Coloquio con el Señor
Señor, estamos aquí en tu presencia, a tu alrededor,
como tus discípulos, para escuchar tus enseñanzas
y tus consejos, para una charla íntima contigo,
como los apóstoles, cuando con toda confianza te decían:
«Señor, enséñanos a orar... Señor, explícanos la parábola»
Con la confianza que nos inspiran tus palabras:
«Vosotros sois mis amigos... No os llamo ya siervos,
a vosotros os he llamado amigos»,
tenemos tantas cosas que decirte,
tenemos necesidad de escuchar tantas cosas de ti:
«Habla, Señor, que tu siervo escucha...
Porque hablas como jamás un hombre ha hablado...
Señor, ¿a quien vamos a ir? Tú tienes palabras de vida eterna».
Estamos ciertos, Señor, de que tus promesas son sinceras
y no engañan: «Pedid y se os dará, llamad y se os abrirá».

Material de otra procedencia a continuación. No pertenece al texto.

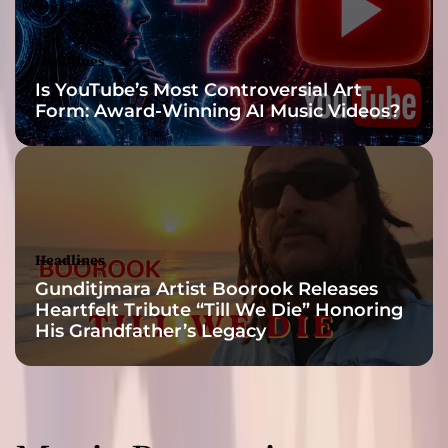
T
r
e
Headlines
x
Is YouTube’s Most Controversial Art
e
Form: Award-Winning AI Music Videos?
l
Headlines
Gunditjmara Artist Boorook Releases
Heartfelt Tribute “Till We Die” Honoring
His Grandfather’s Legacy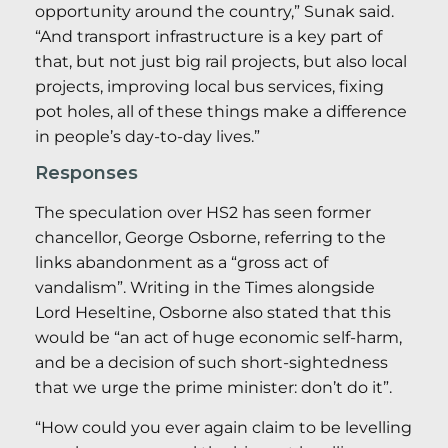
opportunity around the country,” Sunak said.
“And transport infrastructure is a key part of
that, but not just big rail projects, but also local
projects, improving local bus services, fixing
pot holes, all of these things make a difference
in people’s day-to-day lives.”
Responses
The speculation over HS2 has seen former
chancellor, George Osborne, referring to the
links abandonment as a “gross act of
vandalism”. Writing in the Times alongside
Lord Heseltine, Osborne also stated that this
would be “an act of huge economic self-harm,
and be a decision of such short-sightedness
that we urge the prime minister: don’t do it”.
“How could you ever again claim to be levelling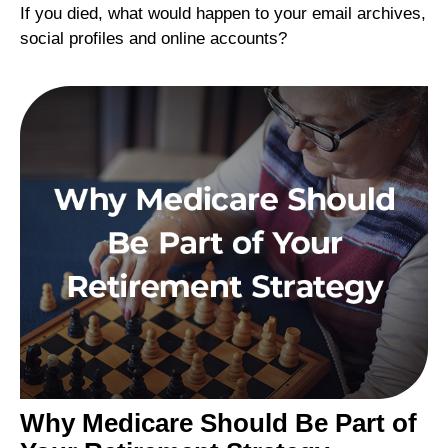
If you died, what would happen to your email archives,
social profiles and online accounts?
Why Medicare Should Be Part of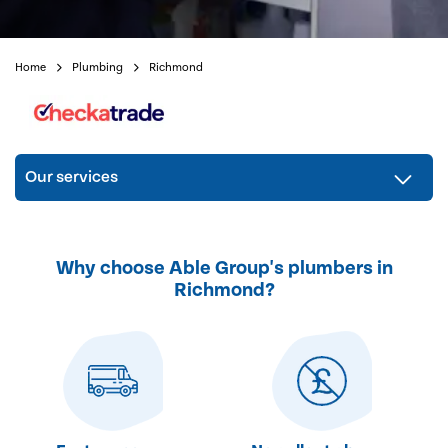
Home
Plumbing
Richmond
Our services
Why choose Able Group's plumbers in
Richmond?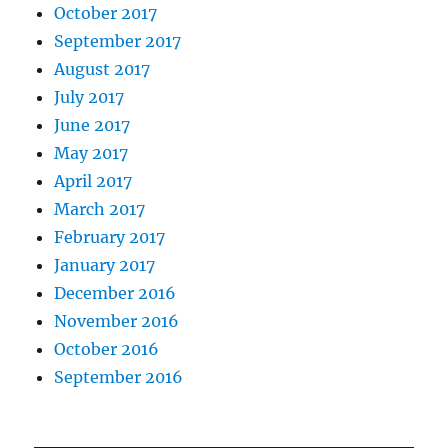
October 2017
September 2017
August 2017
July 2017
June 2017
May 2017
April 2017
March 2017
February 2017
January 2017
December 2016
November 2016
October 2016
September 2016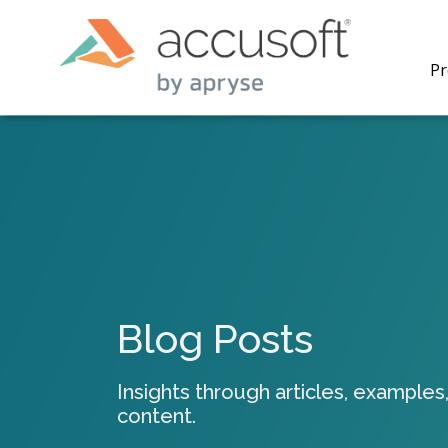
Pr
PrizmDo
REST AP
secure 
process
Blog Posts
applicat
traditi
process
Insights through articles, examples,
redacti
content.
PrizmDo
tools l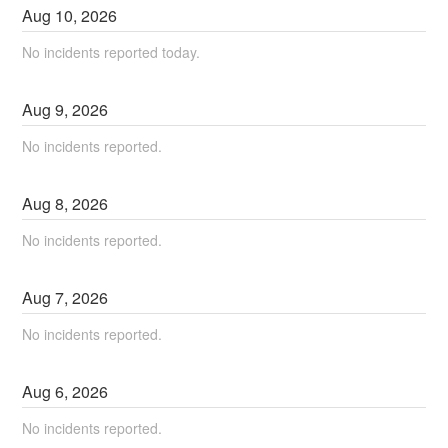
Aug
10
,
2026
No incidents reported today.
Aug
9
,
2026
No incidents reported.
Aug
8
,
2026
No incidents reported.
Aug
7
,
2026
No incidents reported.
Aug
6
,
2026
No incidents reported.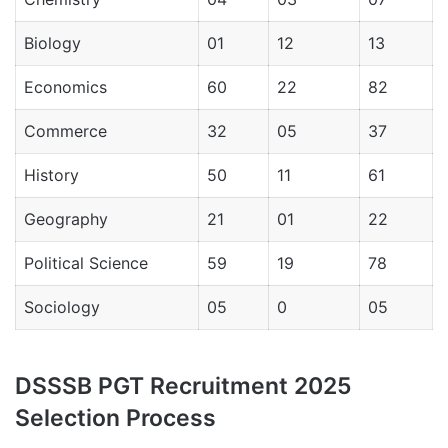
Biology
01
12
13
Economics
60
22
82
Commerce
32
05
37
History
50
11
61
Geography
21
01
22
Political Science
59
19
78
Sociology
05
0
05
DSSSB PGT Recruitment 2025
Selection Process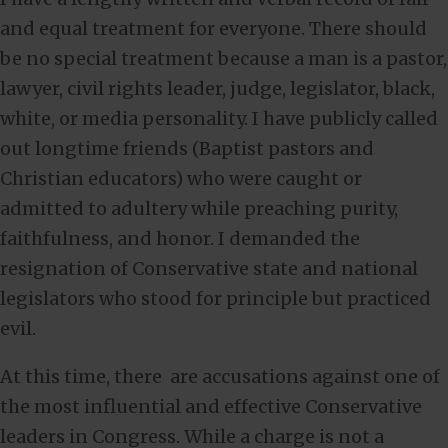
and equal treatment for everyone. There should
be no special treatment because a man is a pastor,
lawyer, civil rights leader, judge, legislator, black,
white, or media personality. I have publicly called
out longtime friends (Baptist pastors and
Christian educators) who were caught or
admitted to adultery while preaching purity,
faithfulness, and honor. I demanded the
resignation of Conservative state and national
legislators who stood for principle but practiced
evil.
At this time, there are accusations against one of
the most influential and effective Conservative
leaders in Congress. While a charge is not a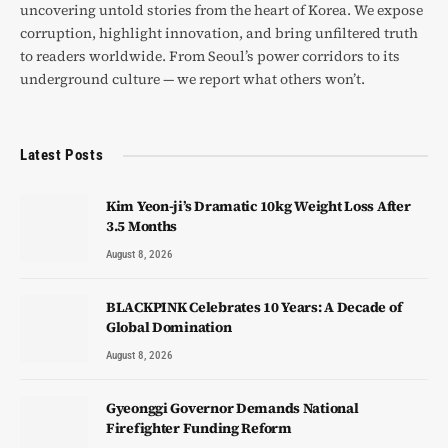
uncovering untold stories from the heart of Korea. We expose
corruption, highlight innovation, and bring unfiltered truth
to readers worldwide. From Seoul’s power corridors to its
underground culture — we report what others won’t.
Latest Posts
Kim Yeon-ji’s Dramatic 10kg Weight Loss After
3.5 Months
August 8, 2026
BLACKPINK Celebrates 10 Years: A Decade of
Global Domination
August 8, 2026
Gyeonggi Governor Demands National
Firefighter Funding Reform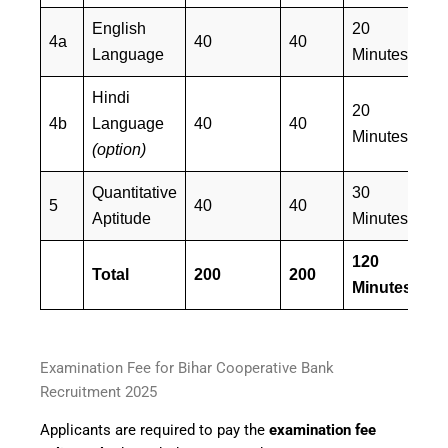
English
20
4a
40
40
E
Language
Minutes
Hindi
20
4b
Language
40
40
H
Minutes
(option)
Quantitative
30
E
5
40
40
Aptitude
Minutes
&
120
Total
200
200
Minutes
Examination Fee for Bihar Cooperative Bank
Recruitment 2025
Applicants are required to pay the
examination fee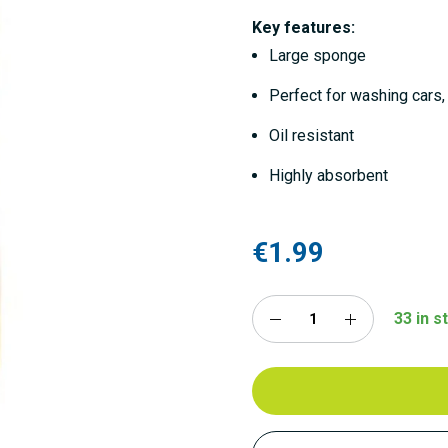
Key features:
Large sponge
Perfect for washing cars,
Oil resistant
Highly absorbent
€1.99
33 in s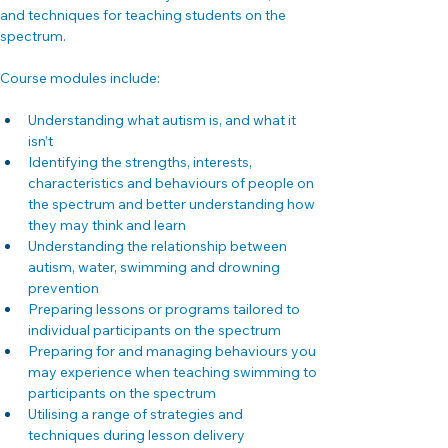
and techniques for teaching students on the 
spectrum.
Course modules include:
Understanding what autism is, and what it 
isn’t
Identifying the strengths, interests, 
characteristics and behaviours of people on 
the spectrum and better understanding how 
they may think and learn
Understanding the relationship between 
autism, water, swimming and drowning 
prevention
Preparing lessons or programs tailored to 
individual participants on the spectrum
Preparing for and managing behaviours you 
may experience when teaching swimming to 
participants on the spectrum
Utilising a range of strategies and 
techniques during lesson delivery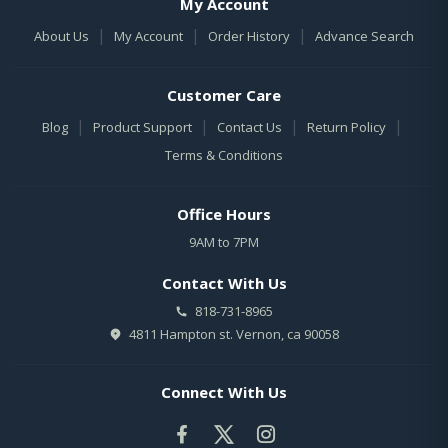
My Account
|
|
|
About Us
My Account
Order History
Advance Search
Customer Care
|
|
|
|
Blog
Product Support
Contact Us
Return Policy
Terms & Conditions
Office Hours
9AM to 7PM
Contact With Us
818-731-8965
4811 Hampton st. Vernon, ca 90058
Connect With Us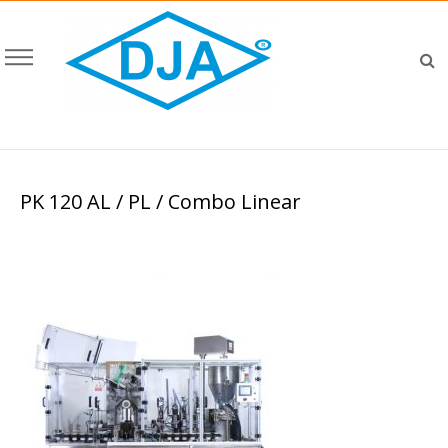
PK 120 AL / PL / Combo Linear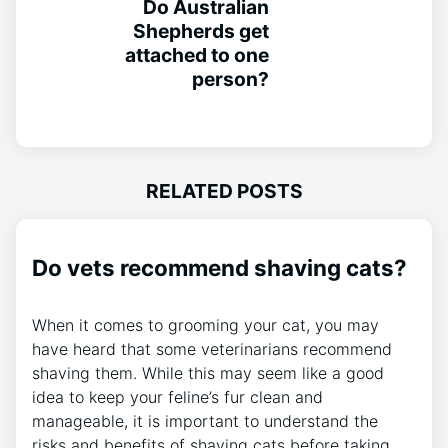
Do Australian
Shepherds get
attached to one
person?
RELATED POSTS
Do vets recommend shaving cats?
When it comes to grooming your cat, you may
have heard that some veterinarians recommend
shaving them. While this may seem like a good
idea to keep your feline’s fur clean and
manageable, it is important to understand the
risks and benefits of shaving cats before taking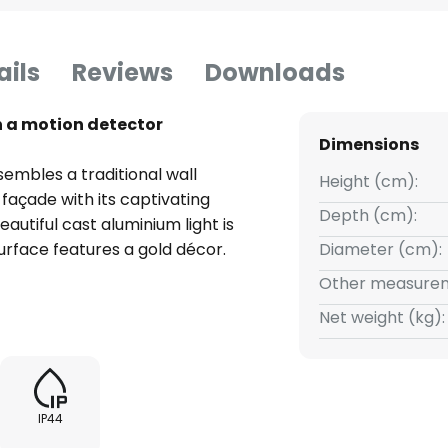
ails
Reviews
Downloads
h a motion detector
Dimensions
sembles a traditional wall
Height (cm):
 façade with its captivating
Depth (cm):
autiful cast aluminium light is
surface features a gold décor.
Diameter (cm):
pe. The light arm is inclined
Other measurem
It supports the lamp head at the
Net weight (kg):
es with beautiful and
 The light can thus be emitted
n is ensured. Elegant E27 light
In addition, Genefe provides
IP44
 detector. The installation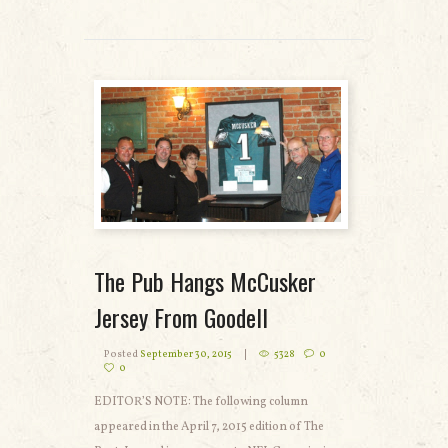
READ MORE
The Pub Hangs McCusker
Jersey From Goodell
Posted
September 30, 2015
5328
0
0
EDITOR’S NOTE: The following column
appeared in the April 7, 2015 edition of The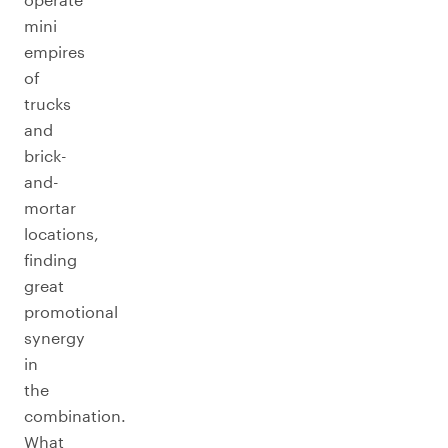
mini
empires
of
trucks
and
brick-
and-
mortar
locations,
finding
great
promotional
synergy
in
the
combination.
What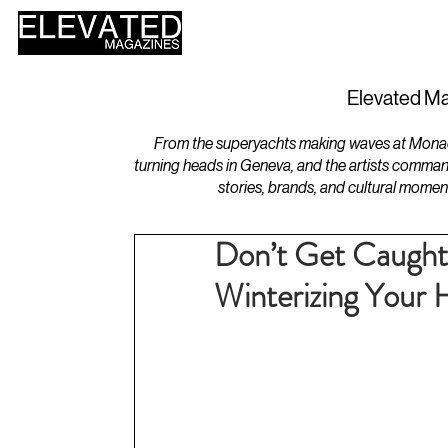
HOME
DESIGN
Elevated Ma
From the superyachts making waves at Monaco 
turning heads in Geneva, and the artists comman
stories, brands, and cultural momen
Don’t Get Caught 
Winterizing Your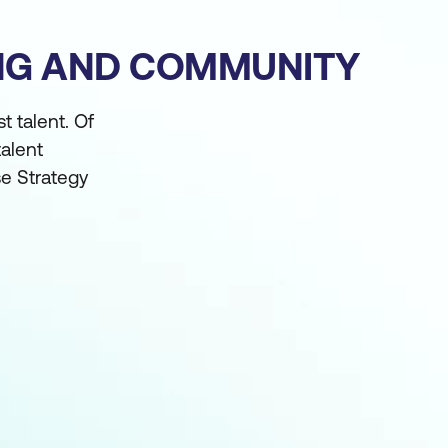
ING AND COMMUNITY
t talent. Of
alent
e Strategy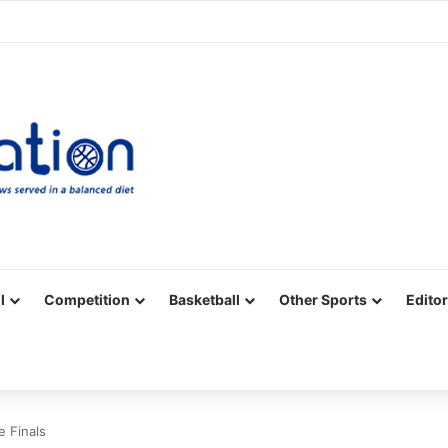
Facebook
X
YouTube
Vimeo
Instagram
RSS
l
Competition
Basketball
Other Sports
Editor
 Finals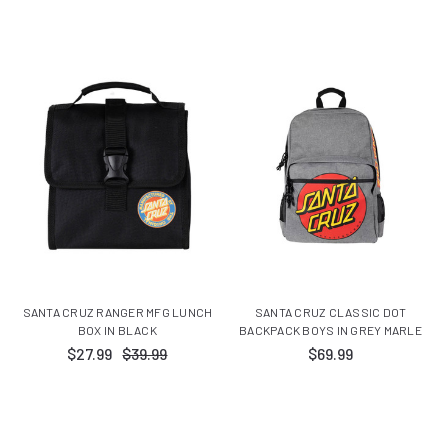
SANTA CRUZ RANGER MFG LUNCH
SANTA CRUZ CLASSIC DOT
BOX IN BLACK
BACKPACK BOYS IN GREY MARLE
$27.99
$39.99
$69.99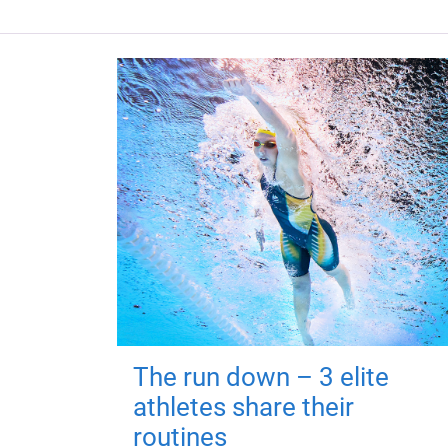
The run down – 3 elite
athletes share their
routines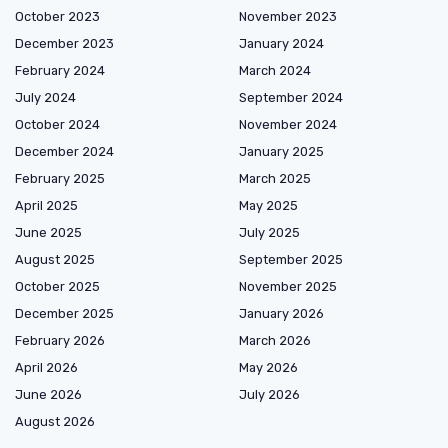
October 2023
November 2023
December 2023
January 2024
February 2024
March 2024
July 2024
September 2024
October 2024
November 2024
December 2024
January 2025
February 2025
March 2025
April 2025
May 2025
June 2025
July 2025
August 2025
September 2025
October 2025
November 2025
December 2025
January 2026
February 2026
March 2026
April 2026
May 2026
June 2026
July 2026
August 2026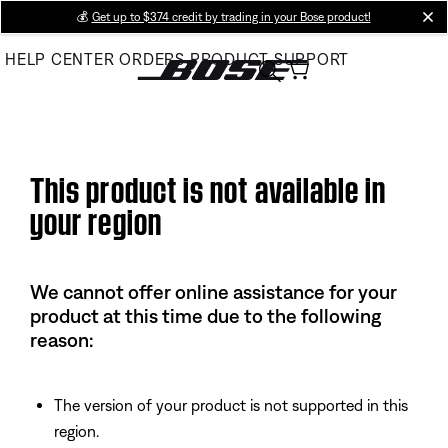
Skip
💰
Get up to $374 credit by trading in your Bose product!
cl
to
HELP CENTER
ORDERS
PRODUCT SUPPORT
Main
This product is not available in
your region
We cannot offer online assistance for your
product at this time due to the following
reason:
The version of your product is not supported in this
region.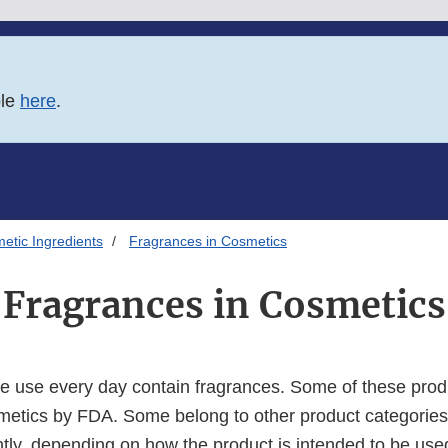
ble
here
.
etic Ingredients
Fragrances in Cosmetics
Fragrances in Cosmetics
 use every day contain fragrances. Some of these prod
metics by FDA. Some belong to other product categories
ntly, depending on how the product is intended to be use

Animados con estas palabras, queremos hoy pedirte
muchas cosas, que en definitiva se reducen a una sola:
«Venga tu Reino. Hágase tu voluntad».
En esto se resume todo lo que te pedimos.
Señor, se está aquí tan bien en tu presencia que,
como Pedro, querríamos hacer tres tiendas para quedarnos contigo:
pero sabemos que este estar aquí contigo,
en estas horas serenas, no puede ser sino por poco tiempo,
porque la mies es mucha y los obreros pocos,
y tú nos mandas a trabajar por ti en el mundo:
«Id también vosotros a mi viña... Id por todo el mundo,
y proclamad la Buena Nueva a toda la creación».
Sí, nosotros iremos a trabajar por ti en tu viña,
pero nuestro corazón se quedará aquí, a tus pies,
atento, como María, para escuchar tus palabras de vida eterna;
como tu Madre, que «conservaba cuidadosamente todas las cosas en su corazón», para gustar también nosotros tus palabras en nuestro corazón.
Enséñanos a ir y a quedar, a trabajar por ti sin separarnos de ti,
a ser contemplativos en la acción,
a experimentar en nuestro corazón tu presencia de «dulce huésped del alma».